Large language models (LLMs) are shaping global values, yet they frequently exhibit a pronounced WEIRD (Western, Educated, Industrialized, Rich, Democratic) cultural bias, marginalizing diverse viewpoints and posing challenges for reconciling diverse populations with varying cultural backgrounds and value systems. In this work, we move beyond simple alignment methods to propose a new paradigm for cross-cultural fairness. We introduce a Nash Consensus Negotiation framework under the formulation of cross-cultural consensus as a Nash Equilibrium. Each LLM iteratively proposes and refines natural-language guidelines, guided by a utility function balancing self-consistency with mutual acceptance, while penalizing redundancy. The process expands the proposal space and converges to a consensus, yielding fair and interpretable consensus outcomes. We evaluate our framework against baselines using quantitative metrics, qualitative analysis, and large-scale human studies.
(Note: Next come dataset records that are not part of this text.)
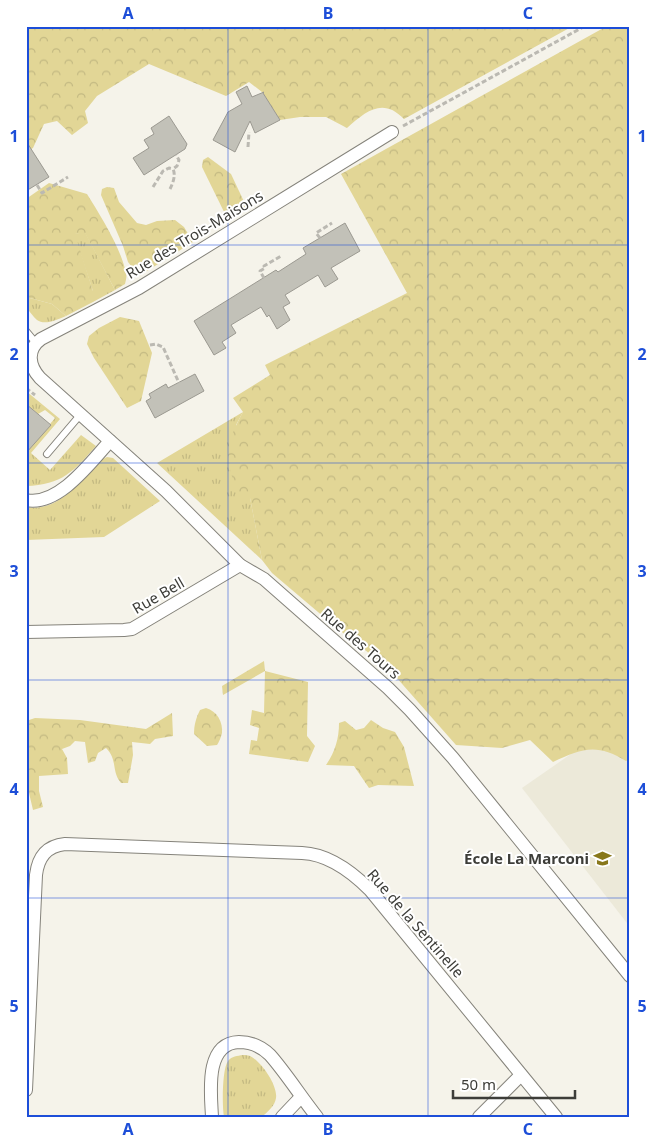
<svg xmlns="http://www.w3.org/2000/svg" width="656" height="1143" viewBox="0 0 656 1143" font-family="'Noto Sans',sans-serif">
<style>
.built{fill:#ece9d9}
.grass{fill:url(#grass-tufts)}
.forest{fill:url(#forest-crowns)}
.building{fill:#c2c1b8;stroke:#9b9991}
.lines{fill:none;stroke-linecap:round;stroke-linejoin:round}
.lane-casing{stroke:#85837b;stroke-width:8}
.street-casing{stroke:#85837b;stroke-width:14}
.path{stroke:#bbb9b2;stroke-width:3;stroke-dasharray:5 2.5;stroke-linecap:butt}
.lane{stroke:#fff;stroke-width:6}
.street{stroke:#fff;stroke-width:12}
.grid{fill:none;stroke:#1d4ed8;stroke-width:1;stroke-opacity:0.55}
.labels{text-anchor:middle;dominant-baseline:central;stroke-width:4;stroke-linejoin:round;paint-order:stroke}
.street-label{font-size:15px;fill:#3d3d39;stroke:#fff}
.poi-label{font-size:15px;font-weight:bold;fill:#3d3d39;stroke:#fff;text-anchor:end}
.neatline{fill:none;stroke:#1d4ed8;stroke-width:2}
.grid-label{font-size:16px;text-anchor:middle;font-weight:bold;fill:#1d4ed8}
</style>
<defs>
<pattern id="grass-tufts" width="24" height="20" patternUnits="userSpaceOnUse" patternTransform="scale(1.25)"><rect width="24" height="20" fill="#e2d696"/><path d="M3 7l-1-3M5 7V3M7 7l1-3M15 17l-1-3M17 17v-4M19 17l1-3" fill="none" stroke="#c3b982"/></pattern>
<pattern id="forest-crowns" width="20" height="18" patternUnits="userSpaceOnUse" patternTransform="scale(1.25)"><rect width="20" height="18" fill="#e2d696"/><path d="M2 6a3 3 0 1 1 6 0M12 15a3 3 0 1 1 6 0" fill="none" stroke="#c3b982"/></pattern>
</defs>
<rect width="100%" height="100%" fill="#f5f3ea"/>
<path class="built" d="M630 713V927L522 788Z"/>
<g class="grass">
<path d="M85 232 115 290 93 302V291L74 234Z"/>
<path d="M26 297 52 304 66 316C58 319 45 326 37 320 33 317 30 311 26 308Z"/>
<path d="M26 391 60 419 31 453 50 470 81 435 96 446C74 471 62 485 26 486V453L55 418 45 410 38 414 26 404Z"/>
<path d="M243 412 236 425 262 560 157 463Z"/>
<path d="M107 457 113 458 160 501 104 537 26 540V507C54 512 72 490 89 472 95 466 100 460 107 457Z"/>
<path d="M243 1055C245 1055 248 1055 250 1056 262 1062 278 1086 276 1098 275 1106 268 1111 262 1117H224C222 1107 222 1069 228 1061 232 1056 237 1056 243 1055Z"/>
</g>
<g class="forest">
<path d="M26 26H573L404 119C383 97 366 111 347 128L326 117H300L280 120 262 92 249 82 226 96 149 64 97 96 85 111 88 123 72 135 57 121 44 124 33 148 26 152Z"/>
<path d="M607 26H630V759L626 761C597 743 582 748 553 762L530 740 502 748 456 745 388 668 338 629 272 573 262 560 250 498 238 493C224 457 224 447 243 412L233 398 270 375 265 365 407 293 341 174Z"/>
<path d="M208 157 231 174 247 208 228 220 202 167 203 160Z"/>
<path d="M49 183 87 194C100 215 121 248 126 273 127 276 126 280 125 284L115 290 85 233 75 234 93 291V302L66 316 52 304 26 297V199Z"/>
<path d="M107 187 114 188 119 202 137 223 146 225 157 221 175 220 184 227 193 242 139 276 128 262 123 246 101 195 102 189Z"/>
<path d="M120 317 139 321 152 353 141 401 127 408 94 358 87 344 89 336 99 328Z"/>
<path d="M264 661 265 671 308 682 307 736 315 746 308 762 249 754 251 740 257 741 259 728 250 725 252 710 264 713 265 671 223 695 222 686Z"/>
<path d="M206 708C217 711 223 722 222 733 221 737 219 742 217 745L207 746 194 734C194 725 196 718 200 710Z"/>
<path d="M172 713 173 736 155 739 150 744 132 742 133 755 128 783H121C111 771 118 760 106 748L98 753 95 761 88 763 85 742 75 741 70 746 62 749 67 758 68 774 39 776V791L43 807 33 810 29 793V778L26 771V721L35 718 80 720 146 729Z"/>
<path d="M371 720 383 728 395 732 404 747 414 786 378 785 369 788 354 766 326 765C335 752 339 739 339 723L345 721 356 730 364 728Z"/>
</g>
<g class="building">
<path d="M247 86 252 97 264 92 263 93 280 120 255 133 250 121 235 152 213 140 228 112 242 104 236 92Z"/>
<path d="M169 116 187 144 185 149 144 175 133 158 149 148 144 140 154 134 151 128Z"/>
<path d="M26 141 49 177 26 191Z"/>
<path d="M345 223 360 251 331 268 338 279 325 287 318 275 285 295 290 303 283 307 290 320 277 329 269 315 267 317 261 307 231 325 236 333 222 342 226 348 214 355 194 321 276 270 278 272 306 254 303 248Z"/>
<path d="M195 374 204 391 155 418 146 401 151 398 149 394 166 384 168 388Z"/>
<path d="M26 404 51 425 26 453Z"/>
</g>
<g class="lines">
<defs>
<g id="lane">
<path d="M26 331 36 343"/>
<path d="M47 454 81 414"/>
</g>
<g id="street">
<path d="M392 132 139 288 41 339C26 350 29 366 40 378L166 491 240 565 264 579 388 688 410 710 453 758 630 976"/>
<path d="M26 500C58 507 91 462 110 441"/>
<path d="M26 632 124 630 132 629 240 565"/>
<path d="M26 1090 36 875C38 858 46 846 65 844L302 853C328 854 352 872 370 890L556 1117"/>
<path d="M212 1117C211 1094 204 1043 239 1042 251 1042 261 1046 270 1055 286 1073 301 1097 317 1117"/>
<path d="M282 1117 301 1097"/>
<path d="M479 1117 521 1075"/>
</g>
</defs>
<use href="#lane" class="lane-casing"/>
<use href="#street" class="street-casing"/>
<g class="path">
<path d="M403 126 585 26"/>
<path d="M248 147 249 132"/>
<path d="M37 185 42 193 68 177"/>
<path d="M153 187 163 171 169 168 173 169"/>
<path d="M170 189C173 183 176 175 173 169L177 166 179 160 176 155"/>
<path d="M320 238 316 233 332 223"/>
<path d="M264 278 260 271 265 268 264 266 281 256"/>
<path d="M150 345 156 344 163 347 179 383"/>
<path d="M26 388 35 395"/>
</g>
<use href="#lane" class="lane"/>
<use href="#street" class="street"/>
</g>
<path class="grid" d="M228 26V1117M428 26V1117M26 245H630M26 463H630M26 680H630M26 898H630"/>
<defs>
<symbol id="school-bare" viewBox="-9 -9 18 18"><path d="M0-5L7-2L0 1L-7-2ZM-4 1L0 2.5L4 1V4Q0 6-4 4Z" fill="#88781c" stroke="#fff" stroke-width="2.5" paint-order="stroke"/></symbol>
</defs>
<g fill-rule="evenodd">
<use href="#school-bare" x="590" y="846" width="25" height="25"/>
</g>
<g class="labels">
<g class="street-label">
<text transform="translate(194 234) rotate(-31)">Rue des Trois-Maisons</text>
<text transform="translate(158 595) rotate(-30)">Rue Bell</text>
<text transform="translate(361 643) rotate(41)">Rue des Tours</text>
<text transform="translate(416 923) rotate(49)">Rue de la Sentinelle</text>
</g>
<g class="poi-label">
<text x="589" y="858">École La Marconi</text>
</g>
</g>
<rect width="656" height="1143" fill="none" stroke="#ffffff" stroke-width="55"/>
<path d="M453 1090v8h122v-8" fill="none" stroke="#3d3d39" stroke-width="2.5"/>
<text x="461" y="1090" font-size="15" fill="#3d3d39" stroke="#ffffff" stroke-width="4" paint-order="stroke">50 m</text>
<rect x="28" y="28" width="600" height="1088" class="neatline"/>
<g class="grid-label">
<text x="128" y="19">A</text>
<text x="328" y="19">B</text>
<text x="528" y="19">C</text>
<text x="14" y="142">1</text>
<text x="642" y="142">1</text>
<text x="14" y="360">2</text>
<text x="642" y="360">2</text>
<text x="14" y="577">3</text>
<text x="642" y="577">3</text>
<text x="14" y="795">4</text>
<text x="642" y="795">4</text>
<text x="14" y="1012">5</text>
<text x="642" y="1012">5</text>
<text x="128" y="1135">A</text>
<text x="328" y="1135">B</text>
<text x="528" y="1135">C</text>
</g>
</svg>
Experiments demonstrate that our framework generates higher-quality and more balanced consensus, effectively mitigating assimilation toward WEIRD values. Furthermore, we finetune diverse LLM architectures with negotiation data via preference optimization and supervised reasoning, reducing cultural distances by up to 95.53%. Overall, our work offers a systematic path to mitigate cultural bias in LLMs by guiding them toward self-consistency, mutually-acceptable equilibria.